> PASSAGE SHOWN
◆ ◆ ◆ ◆ ◆
# 1930s Schwinn?



## TheBicycleJungle (Aug 24, 2006)

Hi everybody, My name is Ryan.  I've been into bicycles for 10 years.  I've seen discussion forums few years ago.  I finally decided that i should join and here I am.  I'm glad to help you out if need, and Im sure I'll have alot to learn here! I'm looking forward to it.  

Now, I just bought this bike. I know it's a schwinn but can anybody identify what year and model it is? The headbadge says "the world". Im not sure if it's a correct headbadge.  Any help is greatly appreciated. 

Thanks
-Ryan


----------



## 37fleetwood (Aug 24, 2006)

HI it's beautiful  I think you're going to need one of the Schwinn guru's for this one. I think your bike is going to fall into that dark ages area of before the fire at the schwinn factory I believe in 1947 or so. they'll have to figure it out by the bikes characteristics. good luck and welcome. 
Scott


----------



## 35cycleplane (Aug 25, 2006)

howdy,'37-'39 non equipped autocycle/ba97. round fender braces,key out the side locking truss fork are the giveaways. tank,rack,fender bomb are going to cost you some bread,also needs pre war autocycle/phantom-type rear fender reflector,too. pull the crank,some of them will have as,and the date,some have the # 501 on them. hope this helps,keith at cycleplanes"r"us 
p.s. serial #,date on the crank will let you know whether it takes a chrome hockey stick,or deluxe winger chain guard,too. nice score!


----------



## 37fleetwood (Aug 25, 2006)

see, told ya so  you needed an expert!
Scott


----------



## TheBicycleJungle (Aug 29, 2006)

Wow! A 1937-39 Autocycle.  Ok, that's a lot of bread to spend on gathering parts.  Hmm! I'll check on crank to find out for which guard should fit in.

Thanks for the welcome! 

Ryan


----------



## 35cycleplane (Aug 30, 2006)

ryan,lemme know what you find. you can shoot me a email,kjk1936@earthlink.net   here at cycleplanes"r"us,we aims to please! keith


----------
◆ ◆ ◆ ◆ ◆
> INFORMATION SUPPLIED
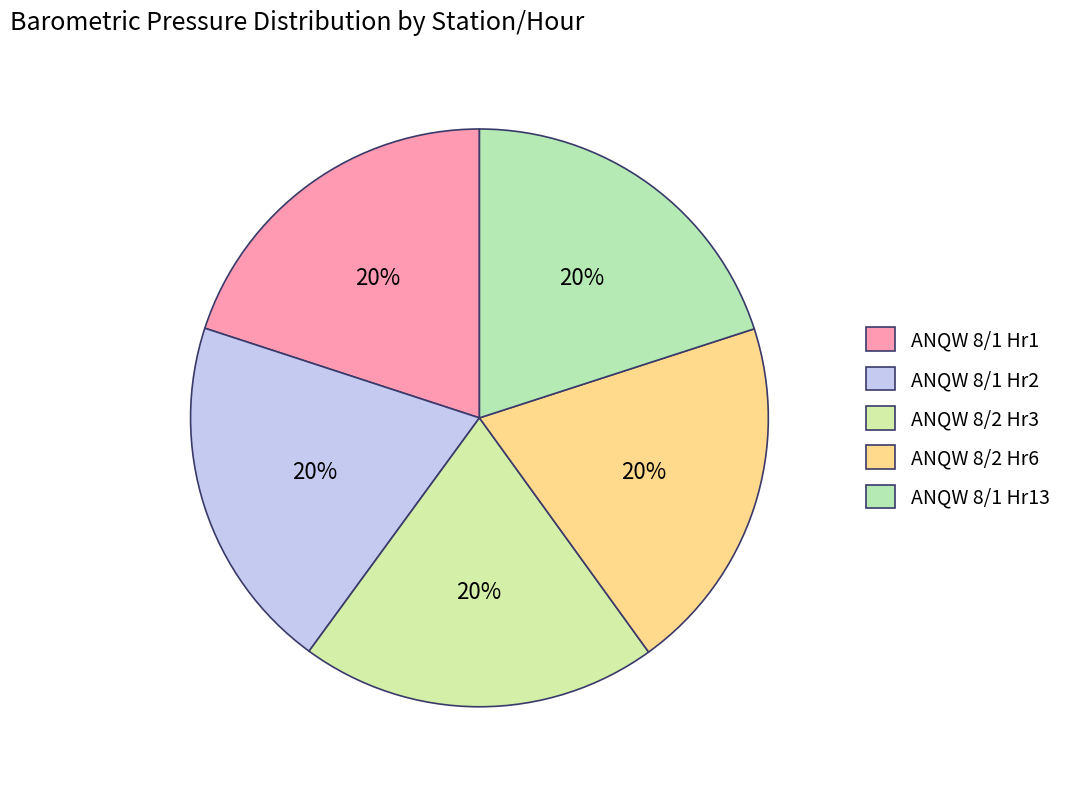

Is there any slice that represents more than half of the pie?

No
◆ ◆ ◆ ◆ ◆
> TASKS
1. What words appear on the headbadge of the bike described in the Schwinn thread?
2. In the Schwinn thread, rewrite everything from "see, told ya" down to "should fit in.", putting "specialist" in place of "expert".
3. In the Schwinn thread, why does the reply from 35cycleplane advise pulling the crank?

> EXPECTED OUTPUTS
1. "The world."

2.
see, told ya so  you needed an specialist!
Scott


----------



## TheBicycleJungle (Aug 29, 2006)

Wow! A 1937-39 Autocycle.  Ok, that's a lot of bread to spend on gathering parts.  Hmm! I'll check on crank to find out for which guard should fit in.

3. Some cranks carry a date, and some carry the number 501. The serial number and the crank date show whether the bike takes a chrome hockey stick chain guard or a deluxe winger chain guard.